Required work :: Update the data from its first line up to and including the line containing "Leitung Wohnen & Leitung Eingliederung", replacing "LIFESTYLE" with "FASHION" and leaving everything else as it is.

Material provided ::
• • •

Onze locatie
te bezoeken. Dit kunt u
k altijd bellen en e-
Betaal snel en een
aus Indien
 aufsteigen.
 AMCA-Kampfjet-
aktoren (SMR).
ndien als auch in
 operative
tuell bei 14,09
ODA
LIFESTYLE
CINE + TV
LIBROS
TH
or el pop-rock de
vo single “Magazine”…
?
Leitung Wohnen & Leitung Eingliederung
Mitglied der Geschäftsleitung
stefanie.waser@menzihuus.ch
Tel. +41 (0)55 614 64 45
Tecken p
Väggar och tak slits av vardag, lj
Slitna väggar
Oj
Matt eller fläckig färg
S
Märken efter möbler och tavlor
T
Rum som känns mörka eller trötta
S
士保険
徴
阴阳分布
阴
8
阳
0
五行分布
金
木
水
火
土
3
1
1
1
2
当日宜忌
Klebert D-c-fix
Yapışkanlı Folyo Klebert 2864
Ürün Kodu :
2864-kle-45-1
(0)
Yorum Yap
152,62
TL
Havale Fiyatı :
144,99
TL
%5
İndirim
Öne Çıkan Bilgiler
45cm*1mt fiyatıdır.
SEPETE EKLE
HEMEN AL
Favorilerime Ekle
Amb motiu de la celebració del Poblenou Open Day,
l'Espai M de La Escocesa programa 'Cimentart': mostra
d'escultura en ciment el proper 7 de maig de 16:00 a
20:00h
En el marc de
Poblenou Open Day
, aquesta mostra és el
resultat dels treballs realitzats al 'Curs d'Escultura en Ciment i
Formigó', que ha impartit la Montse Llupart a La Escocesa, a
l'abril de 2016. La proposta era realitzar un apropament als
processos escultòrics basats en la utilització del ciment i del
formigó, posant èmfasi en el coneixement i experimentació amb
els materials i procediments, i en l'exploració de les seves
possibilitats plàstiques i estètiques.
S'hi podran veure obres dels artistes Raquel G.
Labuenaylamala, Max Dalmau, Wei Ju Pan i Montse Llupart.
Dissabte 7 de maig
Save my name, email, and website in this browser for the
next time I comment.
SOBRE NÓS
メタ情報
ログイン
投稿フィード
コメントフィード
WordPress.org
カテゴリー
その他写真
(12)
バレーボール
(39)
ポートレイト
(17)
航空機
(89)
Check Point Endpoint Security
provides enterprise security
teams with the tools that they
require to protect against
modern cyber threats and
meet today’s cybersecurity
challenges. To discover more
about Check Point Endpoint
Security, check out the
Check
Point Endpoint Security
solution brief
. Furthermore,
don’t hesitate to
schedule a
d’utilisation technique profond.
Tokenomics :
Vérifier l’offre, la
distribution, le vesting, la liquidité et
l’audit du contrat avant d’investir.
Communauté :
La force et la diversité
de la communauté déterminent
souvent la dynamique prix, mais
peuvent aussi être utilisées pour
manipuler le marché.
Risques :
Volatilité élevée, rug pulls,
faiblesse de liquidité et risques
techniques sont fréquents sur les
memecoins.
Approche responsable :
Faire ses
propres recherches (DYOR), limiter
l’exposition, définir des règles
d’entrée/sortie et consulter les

• • •

Reply ::
Onze locatie
te bezoeken. Dit kunt u
k altijd bellen en e-
Betaal snel en een
aus Indien
 aufsteigen.
 AMCA-Kampfjet-
aktoren (SMR).
ndien als auch in
 operative
tuell bei 14,09
ODA
FASHION
CINE + TV
LIBROS
TH
or el pop-rock de
vo single “Magazine”…
?
Leitung Wohnen & Leitung Eingliederung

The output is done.